*作業指示*.
**1)** 抜粋のうち、「どうやら古い泡盛を僕にくれるらしい。」で始まり「はだいたいこんな天気ですよ」」で終わる部分を、一字一句違えずに引用してください。
**2)** 記録の中で「fillet」という文字列を含む行の数を数え、その数のみを答えてください。大文字と小文字は区別するものとします。

*抜粋*.
• • • • • • •

古酒。

家を買った後に登記の登録が出来たので、手続きをしてくれた司法書士事務所に登記簿を取りに出かけた。

受付で要件を告げると、手に虎の置物を持った白髪のおじいが出てきた。

このおじいが司法書士なのだけど、宮古訛りがキツくて電話だとほとんど何を話しているのか聞き取ることができず、直接話していてもところどころ意味が不明で何度も聞き返してしまう。

「これは宮古の古酒だから、あなたにあげるから」

どうやら古い泡盛を僕にくれるらしい。

「古くてとてもいい酒だからね」

御礼を言うと、おじいさんは豪快に笑って中に入って行ってしまった。

きび倒し。

宮古島に引っ越してきてからこのところ、ずっと曇りか雨の日が続いていて、時々晴れ間が見えたとしてもすっきりと一日中晴れているという日がほとんどなかった。

石垣島には冬に1週間くらい滞在したことがあったので、冬の島の天気は日本海側のように曇りが多いことはわかっていたものの、毎日晴れないかと天気を気にしながら過ごしていた。

ボイラーの工事をしに来ていた時におじさんと話していると、天気の話になった。
「今日も風が強いですねえ・・・」「きび倒しが終わるまではだいたいこんな天気ですよ」
「きび倒しって・・・サトウキビ?」「サトウキビを今収穫してるでしょ?だいたい3月半ばくらいまではこんな天気ですよ」

• • • • • • •

*作業用資料*.
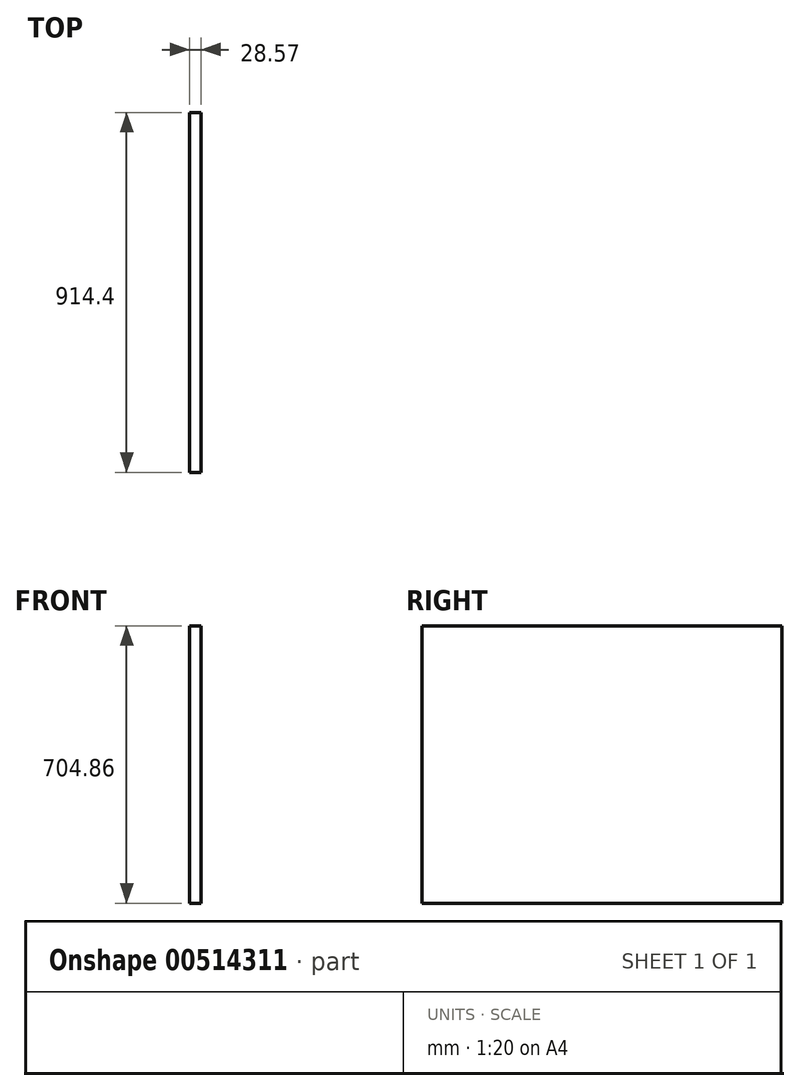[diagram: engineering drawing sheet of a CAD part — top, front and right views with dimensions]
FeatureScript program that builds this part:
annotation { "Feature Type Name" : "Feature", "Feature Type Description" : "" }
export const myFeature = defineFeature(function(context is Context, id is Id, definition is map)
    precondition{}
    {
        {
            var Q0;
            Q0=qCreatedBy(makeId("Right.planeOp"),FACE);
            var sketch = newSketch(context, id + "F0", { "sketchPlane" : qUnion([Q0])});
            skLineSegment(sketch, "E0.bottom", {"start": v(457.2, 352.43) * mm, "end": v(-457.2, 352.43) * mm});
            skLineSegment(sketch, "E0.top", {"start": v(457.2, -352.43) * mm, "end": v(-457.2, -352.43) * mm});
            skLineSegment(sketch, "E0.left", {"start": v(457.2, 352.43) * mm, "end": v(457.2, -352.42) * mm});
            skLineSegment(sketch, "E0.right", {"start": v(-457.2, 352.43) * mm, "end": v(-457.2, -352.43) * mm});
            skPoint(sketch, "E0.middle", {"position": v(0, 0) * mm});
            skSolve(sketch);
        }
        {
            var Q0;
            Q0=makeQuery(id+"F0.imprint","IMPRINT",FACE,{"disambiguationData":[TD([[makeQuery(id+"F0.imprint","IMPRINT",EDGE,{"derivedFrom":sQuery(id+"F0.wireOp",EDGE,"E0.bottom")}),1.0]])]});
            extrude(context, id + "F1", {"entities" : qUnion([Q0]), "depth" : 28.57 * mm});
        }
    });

• • • • • • •

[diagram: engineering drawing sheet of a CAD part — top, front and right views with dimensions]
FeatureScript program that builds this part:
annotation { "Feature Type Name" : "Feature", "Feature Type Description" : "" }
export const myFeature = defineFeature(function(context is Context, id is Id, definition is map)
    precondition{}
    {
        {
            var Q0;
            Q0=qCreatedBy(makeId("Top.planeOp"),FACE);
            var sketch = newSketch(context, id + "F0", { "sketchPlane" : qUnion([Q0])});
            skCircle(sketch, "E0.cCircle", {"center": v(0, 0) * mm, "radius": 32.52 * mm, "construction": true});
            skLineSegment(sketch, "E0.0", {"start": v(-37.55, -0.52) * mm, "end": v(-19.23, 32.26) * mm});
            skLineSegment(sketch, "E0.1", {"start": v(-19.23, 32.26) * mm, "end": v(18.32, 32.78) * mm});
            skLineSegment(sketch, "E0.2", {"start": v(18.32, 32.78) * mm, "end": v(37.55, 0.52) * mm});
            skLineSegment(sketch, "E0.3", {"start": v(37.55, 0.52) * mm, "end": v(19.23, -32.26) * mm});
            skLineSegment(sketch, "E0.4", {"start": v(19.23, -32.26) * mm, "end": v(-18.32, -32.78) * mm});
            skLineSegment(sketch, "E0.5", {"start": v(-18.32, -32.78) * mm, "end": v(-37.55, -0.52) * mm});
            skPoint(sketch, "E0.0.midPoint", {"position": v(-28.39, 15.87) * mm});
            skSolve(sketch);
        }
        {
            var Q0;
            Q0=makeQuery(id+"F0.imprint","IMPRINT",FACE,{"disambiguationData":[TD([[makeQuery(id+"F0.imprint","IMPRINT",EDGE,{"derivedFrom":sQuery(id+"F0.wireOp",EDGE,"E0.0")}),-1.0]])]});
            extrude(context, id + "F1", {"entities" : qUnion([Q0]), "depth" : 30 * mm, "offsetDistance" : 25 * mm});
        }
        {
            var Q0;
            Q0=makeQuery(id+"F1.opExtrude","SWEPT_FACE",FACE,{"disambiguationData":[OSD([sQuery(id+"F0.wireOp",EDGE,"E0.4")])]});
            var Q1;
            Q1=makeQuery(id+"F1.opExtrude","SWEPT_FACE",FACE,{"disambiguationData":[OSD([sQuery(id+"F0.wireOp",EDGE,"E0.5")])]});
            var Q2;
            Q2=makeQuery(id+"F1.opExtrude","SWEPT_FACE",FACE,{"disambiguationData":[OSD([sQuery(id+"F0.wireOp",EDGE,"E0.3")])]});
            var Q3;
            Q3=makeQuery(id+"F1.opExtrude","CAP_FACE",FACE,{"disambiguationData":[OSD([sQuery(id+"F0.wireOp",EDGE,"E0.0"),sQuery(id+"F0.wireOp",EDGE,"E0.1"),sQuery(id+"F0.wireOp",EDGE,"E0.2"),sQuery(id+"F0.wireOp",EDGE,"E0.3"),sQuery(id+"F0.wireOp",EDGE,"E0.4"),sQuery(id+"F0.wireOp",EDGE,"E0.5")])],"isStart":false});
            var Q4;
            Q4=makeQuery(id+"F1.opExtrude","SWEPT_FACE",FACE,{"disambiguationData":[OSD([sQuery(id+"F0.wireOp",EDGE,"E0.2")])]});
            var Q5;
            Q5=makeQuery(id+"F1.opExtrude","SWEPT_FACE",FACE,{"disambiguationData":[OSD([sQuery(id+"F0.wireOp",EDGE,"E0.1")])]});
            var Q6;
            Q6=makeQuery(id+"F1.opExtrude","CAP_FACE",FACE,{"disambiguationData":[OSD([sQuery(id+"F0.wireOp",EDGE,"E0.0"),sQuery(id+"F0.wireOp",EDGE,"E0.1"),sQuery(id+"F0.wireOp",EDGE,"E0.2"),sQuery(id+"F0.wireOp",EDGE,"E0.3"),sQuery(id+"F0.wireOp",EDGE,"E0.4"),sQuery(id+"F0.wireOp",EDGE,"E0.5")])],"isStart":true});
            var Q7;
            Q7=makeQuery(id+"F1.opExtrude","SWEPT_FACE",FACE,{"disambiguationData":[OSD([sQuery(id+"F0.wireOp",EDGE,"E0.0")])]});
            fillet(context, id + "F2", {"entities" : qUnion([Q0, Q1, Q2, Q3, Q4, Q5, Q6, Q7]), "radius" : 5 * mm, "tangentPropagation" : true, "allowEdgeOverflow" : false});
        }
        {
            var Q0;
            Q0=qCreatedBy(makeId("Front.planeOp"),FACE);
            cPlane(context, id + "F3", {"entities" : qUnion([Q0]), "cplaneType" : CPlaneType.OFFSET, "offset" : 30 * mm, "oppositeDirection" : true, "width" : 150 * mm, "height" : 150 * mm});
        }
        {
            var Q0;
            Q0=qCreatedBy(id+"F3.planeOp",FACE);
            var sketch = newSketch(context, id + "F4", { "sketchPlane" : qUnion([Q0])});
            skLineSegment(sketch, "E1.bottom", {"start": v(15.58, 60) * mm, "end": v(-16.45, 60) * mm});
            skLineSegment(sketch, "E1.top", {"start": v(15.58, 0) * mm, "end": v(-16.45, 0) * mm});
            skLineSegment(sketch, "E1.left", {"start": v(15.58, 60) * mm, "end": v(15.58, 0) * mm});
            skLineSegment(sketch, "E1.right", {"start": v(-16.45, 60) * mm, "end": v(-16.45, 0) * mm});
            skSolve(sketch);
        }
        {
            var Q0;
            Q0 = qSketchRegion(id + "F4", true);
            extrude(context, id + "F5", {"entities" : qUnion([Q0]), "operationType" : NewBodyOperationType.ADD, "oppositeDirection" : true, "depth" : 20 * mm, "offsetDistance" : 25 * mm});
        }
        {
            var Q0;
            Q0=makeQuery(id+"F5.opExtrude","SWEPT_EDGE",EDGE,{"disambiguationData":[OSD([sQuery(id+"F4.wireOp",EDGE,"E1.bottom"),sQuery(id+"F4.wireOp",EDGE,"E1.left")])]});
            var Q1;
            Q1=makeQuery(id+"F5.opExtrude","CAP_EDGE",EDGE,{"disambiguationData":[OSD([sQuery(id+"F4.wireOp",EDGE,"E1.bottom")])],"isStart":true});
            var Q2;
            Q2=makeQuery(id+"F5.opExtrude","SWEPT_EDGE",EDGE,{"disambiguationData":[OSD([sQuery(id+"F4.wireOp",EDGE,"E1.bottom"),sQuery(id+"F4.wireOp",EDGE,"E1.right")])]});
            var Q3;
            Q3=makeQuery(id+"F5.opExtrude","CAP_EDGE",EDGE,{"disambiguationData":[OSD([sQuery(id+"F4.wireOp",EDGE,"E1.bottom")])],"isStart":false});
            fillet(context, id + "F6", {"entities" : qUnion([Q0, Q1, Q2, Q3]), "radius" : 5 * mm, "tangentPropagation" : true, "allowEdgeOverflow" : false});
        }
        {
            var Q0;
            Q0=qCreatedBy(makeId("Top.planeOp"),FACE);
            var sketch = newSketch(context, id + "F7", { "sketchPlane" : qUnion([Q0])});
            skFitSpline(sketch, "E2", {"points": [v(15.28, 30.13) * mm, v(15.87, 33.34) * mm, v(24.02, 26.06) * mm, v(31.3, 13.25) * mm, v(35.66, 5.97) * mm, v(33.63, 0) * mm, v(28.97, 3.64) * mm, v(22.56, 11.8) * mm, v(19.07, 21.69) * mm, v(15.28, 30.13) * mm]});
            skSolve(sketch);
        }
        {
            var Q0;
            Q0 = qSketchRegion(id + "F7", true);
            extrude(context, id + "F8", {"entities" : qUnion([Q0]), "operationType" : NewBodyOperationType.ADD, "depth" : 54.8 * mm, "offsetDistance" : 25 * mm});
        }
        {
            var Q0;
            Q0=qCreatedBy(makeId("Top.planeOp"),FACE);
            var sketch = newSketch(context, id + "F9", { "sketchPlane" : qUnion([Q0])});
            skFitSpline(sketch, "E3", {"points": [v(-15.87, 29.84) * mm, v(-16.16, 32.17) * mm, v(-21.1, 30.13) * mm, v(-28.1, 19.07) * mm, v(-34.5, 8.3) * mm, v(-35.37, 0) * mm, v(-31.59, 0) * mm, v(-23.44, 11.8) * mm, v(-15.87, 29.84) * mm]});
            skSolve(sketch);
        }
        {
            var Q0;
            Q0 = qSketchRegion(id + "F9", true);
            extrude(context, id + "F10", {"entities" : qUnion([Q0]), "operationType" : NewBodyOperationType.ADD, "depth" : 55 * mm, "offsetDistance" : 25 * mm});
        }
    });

• • • • • • •

*解答例*.
**1)**
どうやら古い泡盛を僕にくれるらしい。

「古くてとてもいい酒だからね」

御礼を言うと、おじいさんは豪快に笑って中に入って行ってしまった。

きび倒し。

宮古島に引っ越してきてからこのところ、ずっと曇りか雨の日が続いていて、時々晴れ間が見えたとしてもすっきりと一日中晴れているという日がほとんどなかった。

石垣島には冬に1週間くらい滞在したことがあったので、冬の島の天気は日本海側のように曇りが多いことはわかっていたものの、毎日晴れないかと天気を気にしながら過ごしていた。

ボイラーの工事をしに来ていた時におじさんと話していると、天気の話になった。
「今日も風が強いですねえ・・・」「きび倒しが終わるまではだいたいこんな天気ですよ」

**2)** 2